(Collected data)
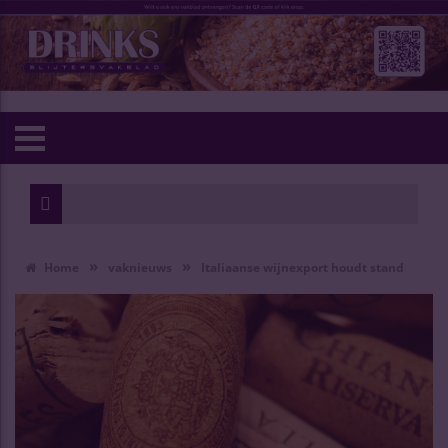
»
»
Home
vaknieuws
Italiaanse wijnexport houdt stand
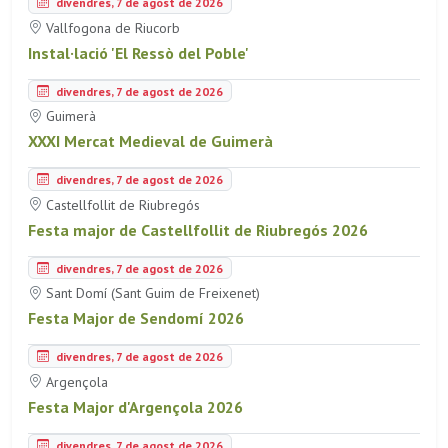
divendres, 7 de agost de 2026
Vallfogona de Riucorb
Instal·lació 'El Ressò del Poble'
divendres, 7 de agost de 2026
Guimerà
XXXI Mercat Medieval de Guimerà
divendres, 7 de agost de 2026
Castellfollit de Riubregós
Festa major de Castellfollit de Riubregós 2026
divendres, 7 de agost de 2026
Sant Domí (Sant Guim de Freixenet)
Festa Major de Sendomí 2026
divendres, 7 de agost de 2026
Argençola
Festa Major d'Argençola 2026
divendres, 7 de agost de 2026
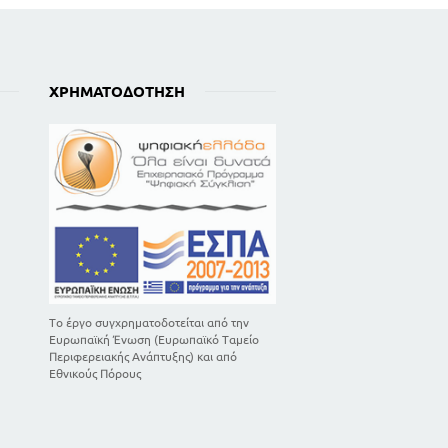
ΧΡΗΜΑΤΟΔΌΤΗΣΗ
Το έργο συγχρηματοδοτείται από την
Ευρωπαϊκή Ένωση (Ευρωπαϊκό Ταμείο
Περιφερειακής Ανάπτυξης) και από
Εθνικούς Πόρους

WRITTEN TASK: Copy the rows from the very first one through the line containing "Italiaanse wijnexport houdt stand", swapping "vaknieuws" for "branchenieuws" and leaving everything else unchanged. Leave the pictures out of the answer.

ANSWER BOX:
»
»
Home
branchenieuws
Italiaanse wijnexport houdt stand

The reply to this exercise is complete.